The ceremony marking six months since the Dec. 26 disaster was also a time to remember the dead, with prayers from the Quran and recollections of a young tsunami survivor, Nada Lutfiah, who lost her parents in the calamity.
The fourth-grader had received a letter from a third-grader in Michigan expressing hope that her family had survived. But she had to write back with the awful truth.
“Unfortunately, my family – father, mother, brother and sister – are gone,” Lutfiah said, reading from her letter. “Now, I’m alone.”
Amid the grief, efforts to physically rebuild Aceh have been plagued by political squabbling, donors’ concerns about corruption, challenges in implementing a new finance law and government delays in releasing guidelines for rebuilding.
But officials said Saturday the situation was improving.
“Now it’s time to look forward,” said Kuntoro Mangkusubroto, director of the Rehabilitation and Reconstruction Agency for Aceh and Nias. “Finally, things are happening on the ground.”
He said $2.8 billion has been disbursed by foreign donors and $1.9 billion in projects approved by his agency.
Officials from the World Bank, the United States, Australia and Japan, among others, noted the scattered signs of progress in Aceh: dozens of new homes going up in destroyed villages and a pier being rebuilt in one town.
“We’re at a stage now (that) within the next month or so we’ll really begin to see recovery and reconstruction changes physically in Aceh,” said Bo Asplund, the top U.N. official in Indonesia.

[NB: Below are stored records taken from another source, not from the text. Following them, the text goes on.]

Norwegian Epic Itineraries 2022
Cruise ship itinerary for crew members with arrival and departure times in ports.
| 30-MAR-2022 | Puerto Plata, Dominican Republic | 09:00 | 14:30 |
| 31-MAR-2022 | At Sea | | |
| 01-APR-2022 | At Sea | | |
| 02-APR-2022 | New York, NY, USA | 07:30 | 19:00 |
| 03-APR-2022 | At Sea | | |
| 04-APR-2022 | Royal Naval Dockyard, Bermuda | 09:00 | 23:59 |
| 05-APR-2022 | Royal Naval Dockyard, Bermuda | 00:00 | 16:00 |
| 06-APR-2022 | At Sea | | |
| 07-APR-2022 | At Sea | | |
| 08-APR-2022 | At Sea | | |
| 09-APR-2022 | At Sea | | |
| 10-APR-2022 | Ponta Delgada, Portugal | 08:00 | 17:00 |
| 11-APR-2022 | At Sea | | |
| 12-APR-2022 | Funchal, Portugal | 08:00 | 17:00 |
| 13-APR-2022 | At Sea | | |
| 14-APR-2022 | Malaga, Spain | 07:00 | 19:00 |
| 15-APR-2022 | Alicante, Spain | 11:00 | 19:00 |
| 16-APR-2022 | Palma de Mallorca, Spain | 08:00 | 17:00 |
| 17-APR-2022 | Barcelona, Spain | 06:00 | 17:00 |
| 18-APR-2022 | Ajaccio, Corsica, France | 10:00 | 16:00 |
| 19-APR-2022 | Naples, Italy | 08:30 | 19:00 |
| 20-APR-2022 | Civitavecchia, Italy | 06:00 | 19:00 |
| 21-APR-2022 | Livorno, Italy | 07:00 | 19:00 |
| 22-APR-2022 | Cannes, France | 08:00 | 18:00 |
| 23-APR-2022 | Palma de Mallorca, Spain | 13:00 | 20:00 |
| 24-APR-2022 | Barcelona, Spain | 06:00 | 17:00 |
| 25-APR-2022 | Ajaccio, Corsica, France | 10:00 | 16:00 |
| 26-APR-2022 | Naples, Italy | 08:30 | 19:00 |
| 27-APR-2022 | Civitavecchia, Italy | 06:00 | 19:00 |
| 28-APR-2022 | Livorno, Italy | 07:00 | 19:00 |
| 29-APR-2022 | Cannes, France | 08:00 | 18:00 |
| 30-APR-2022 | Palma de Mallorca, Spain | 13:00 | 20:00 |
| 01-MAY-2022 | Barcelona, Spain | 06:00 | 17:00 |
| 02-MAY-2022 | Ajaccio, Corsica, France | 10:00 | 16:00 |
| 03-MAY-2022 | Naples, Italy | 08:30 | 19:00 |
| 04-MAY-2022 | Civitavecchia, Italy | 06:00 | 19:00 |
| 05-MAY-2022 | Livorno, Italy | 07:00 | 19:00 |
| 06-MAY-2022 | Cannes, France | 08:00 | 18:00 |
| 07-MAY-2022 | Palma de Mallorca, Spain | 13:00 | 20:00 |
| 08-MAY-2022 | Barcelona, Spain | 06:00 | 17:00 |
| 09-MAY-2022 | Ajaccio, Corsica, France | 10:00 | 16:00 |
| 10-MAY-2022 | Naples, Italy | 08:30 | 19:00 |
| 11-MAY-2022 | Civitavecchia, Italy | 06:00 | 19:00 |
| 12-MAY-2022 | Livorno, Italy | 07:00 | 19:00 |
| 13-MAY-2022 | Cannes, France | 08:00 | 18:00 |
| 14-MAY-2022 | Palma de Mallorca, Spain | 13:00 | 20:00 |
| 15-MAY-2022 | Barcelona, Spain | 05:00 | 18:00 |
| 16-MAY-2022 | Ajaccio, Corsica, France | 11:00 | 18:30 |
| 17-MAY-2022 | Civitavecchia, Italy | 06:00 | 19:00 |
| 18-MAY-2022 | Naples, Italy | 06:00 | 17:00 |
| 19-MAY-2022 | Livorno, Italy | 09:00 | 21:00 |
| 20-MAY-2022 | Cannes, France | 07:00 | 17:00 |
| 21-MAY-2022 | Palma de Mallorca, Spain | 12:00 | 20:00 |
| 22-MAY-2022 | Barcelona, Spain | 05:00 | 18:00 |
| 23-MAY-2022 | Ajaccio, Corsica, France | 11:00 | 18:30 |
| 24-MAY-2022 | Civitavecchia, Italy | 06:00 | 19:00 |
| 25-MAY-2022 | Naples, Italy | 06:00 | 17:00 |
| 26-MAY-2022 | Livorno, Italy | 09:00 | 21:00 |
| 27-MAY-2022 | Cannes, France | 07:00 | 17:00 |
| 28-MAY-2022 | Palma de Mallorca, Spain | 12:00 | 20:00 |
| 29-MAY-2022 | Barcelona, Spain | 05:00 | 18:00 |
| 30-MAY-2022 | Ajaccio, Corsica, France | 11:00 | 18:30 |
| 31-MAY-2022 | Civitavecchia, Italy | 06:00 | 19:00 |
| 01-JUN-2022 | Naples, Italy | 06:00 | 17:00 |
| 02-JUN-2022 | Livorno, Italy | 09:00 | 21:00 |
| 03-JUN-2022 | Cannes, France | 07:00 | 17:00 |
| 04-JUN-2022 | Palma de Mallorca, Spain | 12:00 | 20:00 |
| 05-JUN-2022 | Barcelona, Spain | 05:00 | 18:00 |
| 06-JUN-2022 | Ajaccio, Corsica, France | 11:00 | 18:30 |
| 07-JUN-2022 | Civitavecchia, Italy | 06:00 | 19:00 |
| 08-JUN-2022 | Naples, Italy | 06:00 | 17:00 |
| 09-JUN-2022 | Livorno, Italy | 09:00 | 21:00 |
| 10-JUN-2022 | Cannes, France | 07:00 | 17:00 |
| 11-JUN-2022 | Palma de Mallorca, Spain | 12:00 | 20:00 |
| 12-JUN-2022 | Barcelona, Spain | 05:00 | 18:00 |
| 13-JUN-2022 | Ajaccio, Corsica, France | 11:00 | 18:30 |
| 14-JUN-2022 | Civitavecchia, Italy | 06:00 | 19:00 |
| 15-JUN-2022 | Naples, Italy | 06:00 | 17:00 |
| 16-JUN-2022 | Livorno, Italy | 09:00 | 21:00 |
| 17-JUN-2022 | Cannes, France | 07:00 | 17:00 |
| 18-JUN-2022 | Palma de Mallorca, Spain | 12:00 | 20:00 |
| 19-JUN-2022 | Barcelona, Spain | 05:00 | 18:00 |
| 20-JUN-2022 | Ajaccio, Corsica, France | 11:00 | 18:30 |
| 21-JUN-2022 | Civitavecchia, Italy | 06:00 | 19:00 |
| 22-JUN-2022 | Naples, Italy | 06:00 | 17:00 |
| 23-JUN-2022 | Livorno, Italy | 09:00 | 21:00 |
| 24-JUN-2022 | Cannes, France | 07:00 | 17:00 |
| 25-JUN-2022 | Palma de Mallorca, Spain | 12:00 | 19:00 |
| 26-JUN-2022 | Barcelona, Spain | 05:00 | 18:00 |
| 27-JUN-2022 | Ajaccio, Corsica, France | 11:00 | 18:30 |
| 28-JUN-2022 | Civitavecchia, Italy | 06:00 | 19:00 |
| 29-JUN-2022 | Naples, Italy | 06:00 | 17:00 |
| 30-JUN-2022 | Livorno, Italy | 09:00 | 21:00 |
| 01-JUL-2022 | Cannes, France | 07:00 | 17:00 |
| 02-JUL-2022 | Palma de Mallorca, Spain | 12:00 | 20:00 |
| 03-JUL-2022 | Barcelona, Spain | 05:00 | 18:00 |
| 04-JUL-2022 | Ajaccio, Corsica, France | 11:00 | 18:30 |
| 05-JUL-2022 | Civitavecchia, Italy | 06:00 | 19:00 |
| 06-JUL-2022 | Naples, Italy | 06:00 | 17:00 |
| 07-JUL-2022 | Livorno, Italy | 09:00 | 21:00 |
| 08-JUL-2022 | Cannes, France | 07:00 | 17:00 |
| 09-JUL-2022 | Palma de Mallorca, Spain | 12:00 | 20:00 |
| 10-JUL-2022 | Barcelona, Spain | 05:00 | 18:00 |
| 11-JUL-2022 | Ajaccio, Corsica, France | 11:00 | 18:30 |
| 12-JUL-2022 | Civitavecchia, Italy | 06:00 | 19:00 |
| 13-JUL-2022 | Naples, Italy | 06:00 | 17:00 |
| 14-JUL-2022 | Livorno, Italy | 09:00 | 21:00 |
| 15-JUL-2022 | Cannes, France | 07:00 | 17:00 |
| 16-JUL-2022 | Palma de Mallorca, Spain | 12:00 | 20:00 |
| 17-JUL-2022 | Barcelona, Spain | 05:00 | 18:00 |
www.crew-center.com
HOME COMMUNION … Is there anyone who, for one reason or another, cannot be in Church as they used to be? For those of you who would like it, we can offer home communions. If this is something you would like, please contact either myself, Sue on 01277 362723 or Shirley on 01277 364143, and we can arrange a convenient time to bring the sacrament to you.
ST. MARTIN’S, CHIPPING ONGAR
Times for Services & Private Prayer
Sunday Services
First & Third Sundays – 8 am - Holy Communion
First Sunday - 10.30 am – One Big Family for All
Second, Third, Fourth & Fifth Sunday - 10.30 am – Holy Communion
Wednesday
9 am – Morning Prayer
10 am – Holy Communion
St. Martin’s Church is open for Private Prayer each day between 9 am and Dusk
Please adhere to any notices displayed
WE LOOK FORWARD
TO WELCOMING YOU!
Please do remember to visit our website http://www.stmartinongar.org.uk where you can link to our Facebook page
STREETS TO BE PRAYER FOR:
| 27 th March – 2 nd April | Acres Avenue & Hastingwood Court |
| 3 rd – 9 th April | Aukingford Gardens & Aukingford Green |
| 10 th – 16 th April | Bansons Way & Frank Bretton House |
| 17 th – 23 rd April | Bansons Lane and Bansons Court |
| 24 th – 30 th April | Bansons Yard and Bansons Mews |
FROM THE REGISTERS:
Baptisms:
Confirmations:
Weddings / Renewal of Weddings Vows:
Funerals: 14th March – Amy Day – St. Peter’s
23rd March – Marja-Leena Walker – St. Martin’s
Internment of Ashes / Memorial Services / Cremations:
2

The U.N. High Commissioner for Refugees, which pulled out of the province in March in a dispute with the government, used the occasion to say it was returning.
However, the rosy picture painted by officials has been lost on the few residents who have returned to the coastal area called Ulee Lheu. Once it was home to several thriving middle-class neighborhoods. Six months after the disaster, it’s still little more than piles of dirt, bricks and trash.